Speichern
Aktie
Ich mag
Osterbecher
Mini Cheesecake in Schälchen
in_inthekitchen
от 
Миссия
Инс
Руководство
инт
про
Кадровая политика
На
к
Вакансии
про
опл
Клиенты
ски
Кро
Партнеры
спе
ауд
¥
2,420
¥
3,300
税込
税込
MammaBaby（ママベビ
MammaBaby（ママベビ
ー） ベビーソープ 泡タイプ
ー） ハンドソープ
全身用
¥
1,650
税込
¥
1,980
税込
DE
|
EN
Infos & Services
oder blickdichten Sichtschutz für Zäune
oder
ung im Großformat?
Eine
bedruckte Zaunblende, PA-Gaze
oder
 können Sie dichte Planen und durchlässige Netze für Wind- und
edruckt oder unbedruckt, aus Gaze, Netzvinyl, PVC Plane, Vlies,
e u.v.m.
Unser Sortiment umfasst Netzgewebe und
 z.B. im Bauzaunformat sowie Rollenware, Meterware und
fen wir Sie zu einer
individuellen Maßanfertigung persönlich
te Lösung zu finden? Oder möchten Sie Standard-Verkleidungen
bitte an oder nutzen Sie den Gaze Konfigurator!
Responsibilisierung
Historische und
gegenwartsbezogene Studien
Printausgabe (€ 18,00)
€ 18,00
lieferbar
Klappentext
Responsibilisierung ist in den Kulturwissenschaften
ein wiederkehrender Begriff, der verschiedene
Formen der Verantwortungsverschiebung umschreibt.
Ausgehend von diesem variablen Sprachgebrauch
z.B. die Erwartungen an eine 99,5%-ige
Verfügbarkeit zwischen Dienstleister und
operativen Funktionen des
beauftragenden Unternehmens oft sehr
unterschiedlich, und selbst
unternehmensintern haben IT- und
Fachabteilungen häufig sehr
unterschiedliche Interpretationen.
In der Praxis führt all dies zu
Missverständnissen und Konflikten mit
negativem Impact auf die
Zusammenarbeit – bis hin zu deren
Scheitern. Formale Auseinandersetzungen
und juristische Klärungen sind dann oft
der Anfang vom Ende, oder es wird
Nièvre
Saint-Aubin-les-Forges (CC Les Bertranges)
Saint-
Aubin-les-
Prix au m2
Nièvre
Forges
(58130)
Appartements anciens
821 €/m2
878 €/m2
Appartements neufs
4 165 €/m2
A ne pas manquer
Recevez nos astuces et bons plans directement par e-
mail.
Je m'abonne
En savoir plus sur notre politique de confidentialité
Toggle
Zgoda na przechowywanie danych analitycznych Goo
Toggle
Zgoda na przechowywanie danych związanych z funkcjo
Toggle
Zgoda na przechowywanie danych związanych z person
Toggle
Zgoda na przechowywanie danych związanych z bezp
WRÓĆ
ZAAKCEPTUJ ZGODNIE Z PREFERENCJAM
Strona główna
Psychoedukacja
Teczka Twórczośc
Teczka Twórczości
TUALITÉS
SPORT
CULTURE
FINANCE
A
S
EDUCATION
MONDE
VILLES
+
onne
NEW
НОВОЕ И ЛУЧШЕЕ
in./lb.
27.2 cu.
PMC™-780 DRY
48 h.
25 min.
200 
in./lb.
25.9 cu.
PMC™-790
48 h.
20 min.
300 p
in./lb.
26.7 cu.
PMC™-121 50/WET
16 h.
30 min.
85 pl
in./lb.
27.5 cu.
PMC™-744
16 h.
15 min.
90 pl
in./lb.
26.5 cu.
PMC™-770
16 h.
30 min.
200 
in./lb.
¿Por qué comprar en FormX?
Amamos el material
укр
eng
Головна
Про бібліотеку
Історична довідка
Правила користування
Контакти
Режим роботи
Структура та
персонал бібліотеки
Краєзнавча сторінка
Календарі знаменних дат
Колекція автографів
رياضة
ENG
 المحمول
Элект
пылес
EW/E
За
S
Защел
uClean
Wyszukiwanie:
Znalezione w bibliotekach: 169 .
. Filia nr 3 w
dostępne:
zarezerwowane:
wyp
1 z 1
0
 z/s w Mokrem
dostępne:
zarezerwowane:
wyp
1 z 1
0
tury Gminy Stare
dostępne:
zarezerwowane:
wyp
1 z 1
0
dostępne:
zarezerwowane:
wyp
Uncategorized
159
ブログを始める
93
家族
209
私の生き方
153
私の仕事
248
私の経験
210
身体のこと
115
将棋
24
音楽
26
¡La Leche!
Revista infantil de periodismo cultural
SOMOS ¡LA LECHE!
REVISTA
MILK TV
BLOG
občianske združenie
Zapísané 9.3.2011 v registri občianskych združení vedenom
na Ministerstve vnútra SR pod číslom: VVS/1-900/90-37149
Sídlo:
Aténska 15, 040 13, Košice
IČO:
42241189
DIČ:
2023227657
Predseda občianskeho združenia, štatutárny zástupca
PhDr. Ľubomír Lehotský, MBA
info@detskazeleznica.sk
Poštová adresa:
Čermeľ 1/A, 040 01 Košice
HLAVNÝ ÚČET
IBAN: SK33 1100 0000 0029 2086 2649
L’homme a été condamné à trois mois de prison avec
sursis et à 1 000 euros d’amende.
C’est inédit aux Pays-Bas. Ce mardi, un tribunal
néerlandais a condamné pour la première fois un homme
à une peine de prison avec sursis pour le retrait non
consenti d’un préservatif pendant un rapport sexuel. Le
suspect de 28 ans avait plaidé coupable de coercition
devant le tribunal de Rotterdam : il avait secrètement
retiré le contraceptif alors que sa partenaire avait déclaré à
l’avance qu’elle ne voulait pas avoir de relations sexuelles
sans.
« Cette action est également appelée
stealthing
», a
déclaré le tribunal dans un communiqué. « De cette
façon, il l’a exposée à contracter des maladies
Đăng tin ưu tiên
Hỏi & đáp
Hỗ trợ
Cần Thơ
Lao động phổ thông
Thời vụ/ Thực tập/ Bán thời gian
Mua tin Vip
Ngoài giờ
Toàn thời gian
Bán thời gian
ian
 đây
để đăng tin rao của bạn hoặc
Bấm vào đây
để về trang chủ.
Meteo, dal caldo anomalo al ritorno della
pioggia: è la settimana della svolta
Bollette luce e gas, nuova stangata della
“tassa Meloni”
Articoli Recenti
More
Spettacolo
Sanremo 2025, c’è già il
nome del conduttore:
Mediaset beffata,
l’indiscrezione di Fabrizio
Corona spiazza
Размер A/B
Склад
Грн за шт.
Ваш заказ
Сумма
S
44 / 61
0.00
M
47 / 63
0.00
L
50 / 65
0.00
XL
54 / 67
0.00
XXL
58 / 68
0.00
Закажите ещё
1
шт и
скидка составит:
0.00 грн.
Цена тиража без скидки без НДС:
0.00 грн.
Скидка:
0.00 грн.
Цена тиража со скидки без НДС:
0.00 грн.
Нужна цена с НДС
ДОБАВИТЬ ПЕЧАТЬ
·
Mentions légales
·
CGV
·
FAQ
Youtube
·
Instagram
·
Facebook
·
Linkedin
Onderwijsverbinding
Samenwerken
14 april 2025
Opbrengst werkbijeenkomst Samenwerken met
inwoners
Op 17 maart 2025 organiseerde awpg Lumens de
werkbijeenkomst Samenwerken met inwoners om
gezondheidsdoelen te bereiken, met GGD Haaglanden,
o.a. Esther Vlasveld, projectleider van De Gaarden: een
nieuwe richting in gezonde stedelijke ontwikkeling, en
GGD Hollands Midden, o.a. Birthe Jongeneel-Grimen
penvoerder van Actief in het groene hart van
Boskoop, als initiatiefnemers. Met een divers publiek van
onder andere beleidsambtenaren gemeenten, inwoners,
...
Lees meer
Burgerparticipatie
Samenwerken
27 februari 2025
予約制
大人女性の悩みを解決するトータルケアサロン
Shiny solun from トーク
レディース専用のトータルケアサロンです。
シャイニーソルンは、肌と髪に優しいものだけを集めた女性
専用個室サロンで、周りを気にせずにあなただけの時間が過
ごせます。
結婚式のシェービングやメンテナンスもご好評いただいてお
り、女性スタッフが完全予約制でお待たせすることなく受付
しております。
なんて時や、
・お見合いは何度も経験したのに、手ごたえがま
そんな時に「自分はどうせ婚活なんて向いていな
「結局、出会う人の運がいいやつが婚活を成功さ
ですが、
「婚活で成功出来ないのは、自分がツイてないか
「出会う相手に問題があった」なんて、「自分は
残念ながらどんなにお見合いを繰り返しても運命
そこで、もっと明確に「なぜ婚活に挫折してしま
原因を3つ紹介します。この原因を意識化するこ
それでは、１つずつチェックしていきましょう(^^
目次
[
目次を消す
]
::::::::::
Try it: Throughout the records above, find the lines in which the word "tribunal" appears and return them.

Exercise output:
C’est inédit aux Pays-Bas. Ce mardi, un tribunal
devant le tribunal de Rotterdam : il avait secrètement
déclaré le tribunal dans un communiqué. « De cette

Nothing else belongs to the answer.